Prostate Cancer Clinical Trial
Official title:
WALNUTS for POWER: Polyphenols, Omega-3 Fatty Acids, Weight Loss, and EneRgy
This is a randomized control trial testing the effect of walnut supplementation on prostate cancer progression in 50 men with biopsy confirmed prostate cancer and planning to undergo RP. Patients consented to the study will be randomly assigned to either continue their usual diets (control arm) or to the walnut arm for 4-10 weeks depending on the window between their consent date and the date for RP.
────────
▶ [Tasks]:
(A) From the prostate cancer trial description, write out the passage starting with "Prostate Cancer Clinical" and going on through "date for RP.".
(B) According to the prostate cancer trial description, why does a patient's time in the walnut arm range from 4 to 10 weeks? Answer in one to three sentences.
(C) How many men does the prostate cancer trial description say the study includes?
────────
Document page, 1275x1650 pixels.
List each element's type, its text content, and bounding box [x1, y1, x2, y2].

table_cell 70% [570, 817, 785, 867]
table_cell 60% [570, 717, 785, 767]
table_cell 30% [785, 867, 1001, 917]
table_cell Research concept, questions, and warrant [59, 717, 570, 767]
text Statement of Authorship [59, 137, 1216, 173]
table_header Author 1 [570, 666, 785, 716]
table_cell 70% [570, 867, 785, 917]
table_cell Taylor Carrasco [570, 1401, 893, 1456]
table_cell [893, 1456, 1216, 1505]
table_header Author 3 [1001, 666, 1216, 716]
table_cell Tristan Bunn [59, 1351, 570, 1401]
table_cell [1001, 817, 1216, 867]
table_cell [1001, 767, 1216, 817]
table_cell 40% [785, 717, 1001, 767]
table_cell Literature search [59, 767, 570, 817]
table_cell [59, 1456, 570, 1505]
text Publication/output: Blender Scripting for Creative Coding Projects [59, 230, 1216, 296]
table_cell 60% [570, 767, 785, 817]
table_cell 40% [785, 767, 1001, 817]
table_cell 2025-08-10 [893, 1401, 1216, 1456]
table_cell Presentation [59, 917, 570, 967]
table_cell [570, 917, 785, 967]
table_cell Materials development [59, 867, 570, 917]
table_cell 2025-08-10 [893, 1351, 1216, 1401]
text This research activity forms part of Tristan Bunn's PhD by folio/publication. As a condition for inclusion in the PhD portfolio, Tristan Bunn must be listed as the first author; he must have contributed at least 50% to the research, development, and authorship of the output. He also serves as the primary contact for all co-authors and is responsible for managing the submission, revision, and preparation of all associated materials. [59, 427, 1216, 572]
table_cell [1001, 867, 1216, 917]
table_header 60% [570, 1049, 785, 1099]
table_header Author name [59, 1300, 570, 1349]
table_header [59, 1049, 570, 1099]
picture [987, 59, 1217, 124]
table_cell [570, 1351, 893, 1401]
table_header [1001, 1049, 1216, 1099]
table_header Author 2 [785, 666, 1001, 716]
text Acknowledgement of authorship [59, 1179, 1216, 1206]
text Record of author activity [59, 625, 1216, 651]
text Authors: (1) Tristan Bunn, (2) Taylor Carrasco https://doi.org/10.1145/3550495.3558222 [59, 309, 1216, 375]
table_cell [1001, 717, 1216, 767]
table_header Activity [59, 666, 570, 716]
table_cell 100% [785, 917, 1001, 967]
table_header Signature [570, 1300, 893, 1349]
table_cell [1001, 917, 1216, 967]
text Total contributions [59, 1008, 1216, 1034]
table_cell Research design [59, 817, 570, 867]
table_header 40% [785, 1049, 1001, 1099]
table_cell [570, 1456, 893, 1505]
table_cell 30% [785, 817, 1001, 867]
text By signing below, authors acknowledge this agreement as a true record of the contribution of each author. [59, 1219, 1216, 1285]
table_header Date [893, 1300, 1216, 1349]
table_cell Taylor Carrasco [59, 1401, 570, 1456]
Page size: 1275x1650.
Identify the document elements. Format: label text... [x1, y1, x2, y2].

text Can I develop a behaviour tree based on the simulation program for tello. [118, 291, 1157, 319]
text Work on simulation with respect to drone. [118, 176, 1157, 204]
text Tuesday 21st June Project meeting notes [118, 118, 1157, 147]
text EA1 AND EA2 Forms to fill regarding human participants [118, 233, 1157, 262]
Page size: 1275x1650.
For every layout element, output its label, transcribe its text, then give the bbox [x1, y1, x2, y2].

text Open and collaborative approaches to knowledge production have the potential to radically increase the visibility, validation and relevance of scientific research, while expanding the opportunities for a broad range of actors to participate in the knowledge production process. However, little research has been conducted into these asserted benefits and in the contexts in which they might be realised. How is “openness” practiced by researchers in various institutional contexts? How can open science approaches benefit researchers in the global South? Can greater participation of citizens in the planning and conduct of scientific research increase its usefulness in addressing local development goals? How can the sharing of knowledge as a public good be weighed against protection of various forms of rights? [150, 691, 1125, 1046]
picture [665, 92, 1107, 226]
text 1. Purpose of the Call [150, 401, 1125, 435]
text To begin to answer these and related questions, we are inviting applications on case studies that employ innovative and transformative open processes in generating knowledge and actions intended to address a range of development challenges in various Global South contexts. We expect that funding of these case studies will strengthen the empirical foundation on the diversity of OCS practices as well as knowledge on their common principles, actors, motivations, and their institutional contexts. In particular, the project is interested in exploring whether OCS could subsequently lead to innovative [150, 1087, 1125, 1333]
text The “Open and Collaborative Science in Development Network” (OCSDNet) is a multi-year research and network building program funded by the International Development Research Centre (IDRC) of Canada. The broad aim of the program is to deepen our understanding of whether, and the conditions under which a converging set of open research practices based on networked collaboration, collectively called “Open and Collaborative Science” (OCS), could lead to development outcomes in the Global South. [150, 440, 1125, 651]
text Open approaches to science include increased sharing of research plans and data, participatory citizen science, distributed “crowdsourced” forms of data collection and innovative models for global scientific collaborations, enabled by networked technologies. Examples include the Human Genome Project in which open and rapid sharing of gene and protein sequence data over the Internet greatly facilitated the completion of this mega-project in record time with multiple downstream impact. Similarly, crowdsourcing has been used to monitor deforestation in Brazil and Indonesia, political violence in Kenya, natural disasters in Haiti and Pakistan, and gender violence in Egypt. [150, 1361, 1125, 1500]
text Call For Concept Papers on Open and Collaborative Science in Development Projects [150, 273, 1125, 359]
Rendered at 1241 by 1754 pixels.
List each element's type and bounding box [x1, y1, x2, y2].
────────
▶ [Answers to the tasks]:
(A)
Prostate Cancer Clinical Trial
Official title:
WALNUTS for POWER: Polyphenols, Omega-3 Fatty Acids, Weight Loss, and EneRgy
This is a randomized control trial testing the effect of walnut supplementation on prostate cancer progression in 50 men with biopsy confirmed prostate cancer and planning to undergo RP. Patients consented to the study will be randomly assigned to either continue their usual diets (control arm) or to the walnut arm for 4-10 weeks depending on the window between their consent date and the date for RP.

(B) The length depends on the window between each patient's consent date and the date of their RP. Patients with a longer gap between the two dates spend more time in the arm.

(C) 50 men with biopsy-confirmed prostate cancer who are planning to undergo RP.